All people are entitled to love, and all are worthy of it. We are born to love, and it is love that brings us happiness. However, sustaining a couple’s relationship does not come by itself; it requires constant involvement and connection with the person you love. We invite you to discover these simple but powerful ideas to cultivate love in a couple and maintain a robust, stable, and balanced relationship.
More and more researchers in neuropsychology and anthology are proving that we are born to love. Helen Fisher (probably the most renowned anthropologist studying the brain and love), the author of The Anatomy of Love, provides scientific evidence that love is a human impulse and represents one of the central brain systems involved in emotions that humans have exhibited in their evolution since 3 million years ago.
Helen Fisher simplifies and classifies 3 pathways of love as follows:
Physical attraction – the physical contact impulse that drives us towards reproduction and perpetuation of the species;
Romantic love – is that which drives us to love one person at a time, to focus our attention and feelings on that person alone;
Deep attachment – mature, strong, and balanced love- helps us build a strong couple relationship, team up with our partner, and raise children together.

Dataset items
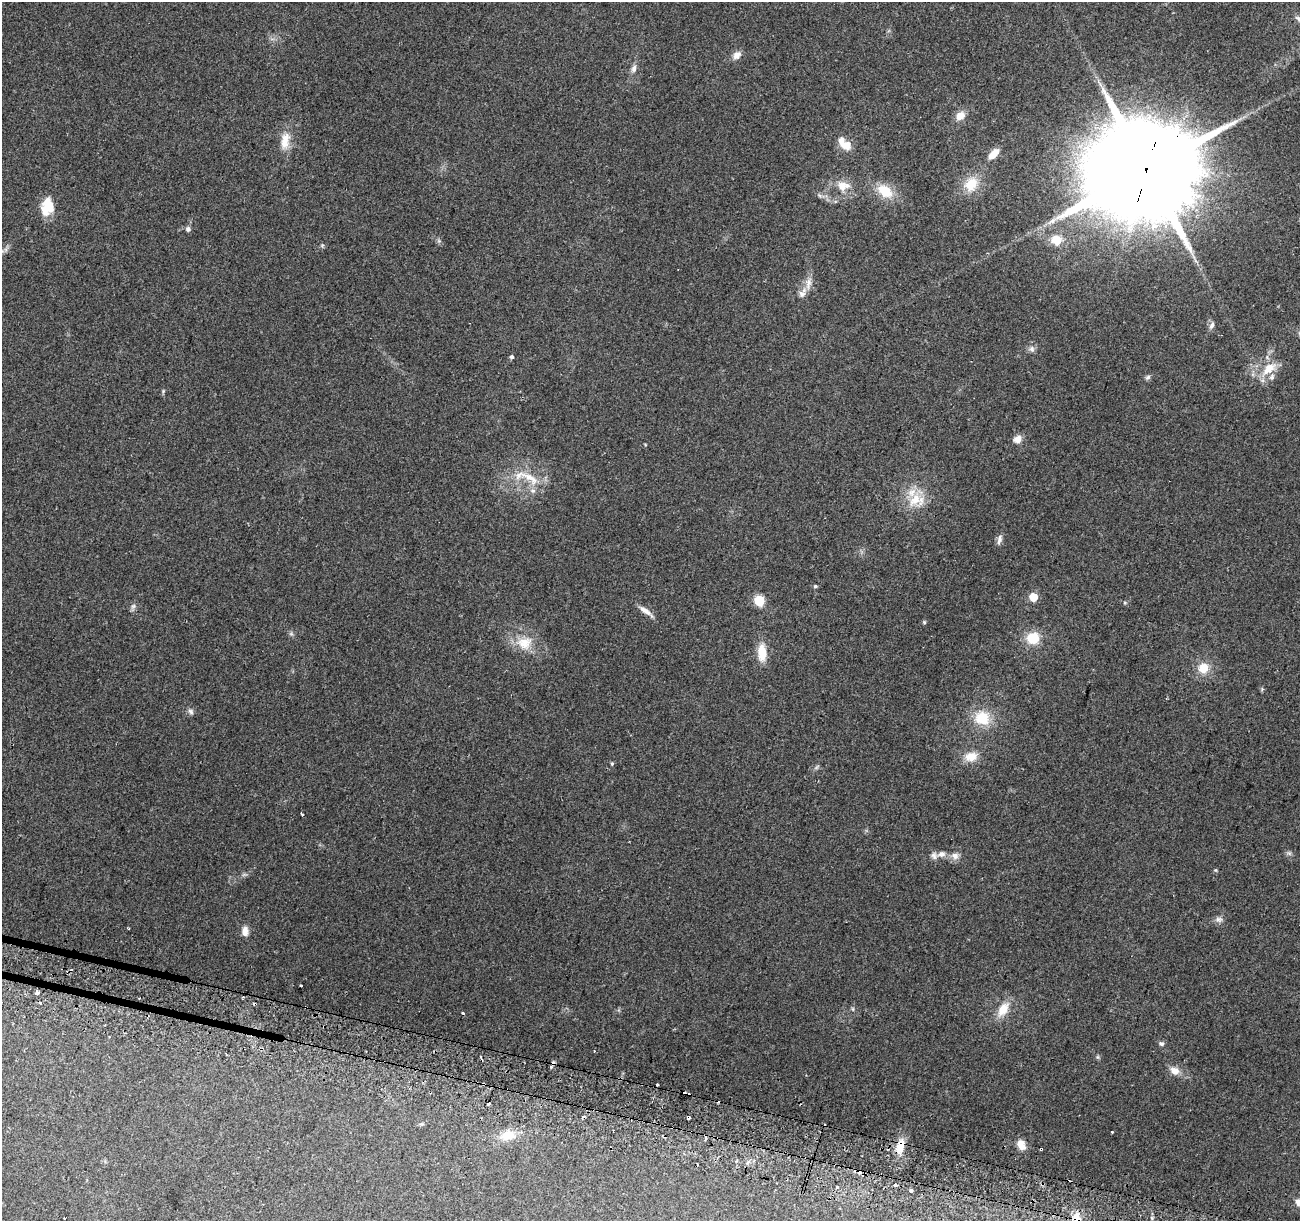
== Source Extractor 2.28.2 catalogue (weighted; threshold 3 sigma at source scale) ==
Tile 6 of 4 x 4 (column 2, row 2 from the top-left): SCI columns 1316-2613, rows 2751-3969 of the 5219 x 5440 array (HDU 1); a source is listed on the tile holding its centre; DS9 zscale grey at full resolution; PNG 1302 x 1223 px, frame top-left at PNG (2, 2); no overlay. Shown black and unused: <1% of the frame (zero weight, under 2 of 3 exposures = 2% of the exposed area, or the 3 px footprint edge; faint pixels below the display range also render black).
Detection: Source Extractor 2.28.2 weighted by HDU 2 'WHT'; one run over the whole footprint, this tile lists its part. Background 0.227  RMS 0.014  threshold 0.0611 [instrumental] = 3 sigma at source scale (4.5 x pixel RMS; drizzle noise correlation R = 1.50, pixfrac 1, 0.0396/0.0396 arcsec/px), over >= 5 px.
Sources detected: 93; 1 too faint to see at this stretch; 15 cosmic-ray / hot-pixel residue — not listed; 11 inside a brighter listed object's ellipse — not listed separately; the other 66 listed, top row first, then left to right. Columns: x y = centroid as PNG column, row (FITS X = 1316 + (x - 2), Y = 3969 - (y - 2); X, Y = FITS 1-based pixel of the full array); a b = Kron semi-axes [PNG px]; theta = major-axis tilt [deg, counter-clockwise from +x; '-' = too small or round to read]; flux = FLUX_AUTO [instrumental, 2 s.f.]
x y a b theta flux
737 55 11 8 47 8.3
634 68 10 7 69 6
960 116 11 8 39 13
285 141 25 11 80 20
846 146 16 11 -25 15
991 155 13 7 68 8.8
1146 168 37 28 66 36000
971 184 20 16 55 30
842 186 15 14 - 17
885 191 18 12 -33 32
819 195 7 4 -71 2.1
49 206 20 16 -15 23
188 229 7 6 - 3.8
1056 240 12 11 - 18
808 283 19 8 83 10
1212 325 10 6 62 4.8
1032 349 9 7 -65 4.6
511 357 5 5 - 2.7
1269 369 26 14 39 28
1148 377 8 6 34 2.9
1017 439 10 9 - 8.7
530 478 33 11 -31 29
915 500 24 14 54 30
999 539 14 6 75 5.4
815 586 5 4 - 2
1033 597 5 5 - 37
759 600 6 5 - 84
1125 603 5 3 - 1.5
133 606 7 6 - 3.5
646 611 21 6 -35 9.4
924 622 5 4 - 1.6
1033 638 12 11 - 35
524 643 22 19 18 29
762 653 19 9 -89 26
1203 668 13 12 - 20
191 711 9 7 -55 3.8
982 718 20 18 -34 38
971 757 16 12 13 18
612 763 5 4 - 1.7
302 814 3 3 - 2.4
1289 853 7 5 -43 2.6
941 854 10 7 6 6.7
955 856 10 10 - 7.5
1215 870 5 4 - 1.4
1219 919 10 8 -13 5.2
245 931 12 8 88 8.2
301 985 3 3 - 5.4
37 993 3 3 - 22
853 1009 6 4 -72 1.6
1003 1009 21 12 57 21
463 1013 3 2 - 1.9
1161 1044 7 5 -2 2.7
1098 1057 6 4 -71 1.7
1175 1071 12 9 -30 11
488 1104 3 3 - 2.9
1112 1132 3 3 - 1.7
508 1135 19 12 10 21
1021 1145 14 8 -65 11
900 1146 19 9 76 20
1041 1149 4 3 - 4.1
859 1172 5 4 - 6.8
895 1185 4 3 - 5.5
837 1187 3 3 - 3.1
911 1191 4 3 - 6.8
1299 1203 10 7 -42 9
1076 1218 15 10 90 17
Overlapping masked pixels (flux is a lower limit):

Request - Copy the passage on love in a couple word for word, from its first sentence to its last.

Task output -
All people are entitled to love, and all are worthy of it. We are born to love, and it is love that brings us happiness. However, sustaining a couple’s relationship does not come by itself; it requires constant involvement and connection with the person you love. We invite you to discover these simple but powerful ideas to cultivate love in a couple and maintain a robust, stable, and balanced relationship.
More and more researchers in neuropsychology and anthology are proving that we are born to love. Helen Fisher (probably the most renowned anthropologist studying the brain and love), the author of The Anatomy of Love, provides scientific evidence that love is a human impulse and represents one of the central brain systems involved in emotions that humans have exhibited in their evolution since 3 million years ago.
Helen Fisher simplifies and classifies 3 pathways of love as follows:
Physical attraction – the physical contact impulse that drives us towards reproduction and perpetuation of the species;
Romantic love – is that which drives us to love one person at a time, to focus our attention and feelings on that person alone;
Deep attachment – mature, strong, and balanced love- helps us build a strong couple relationship, team up with our partner, and raise children together.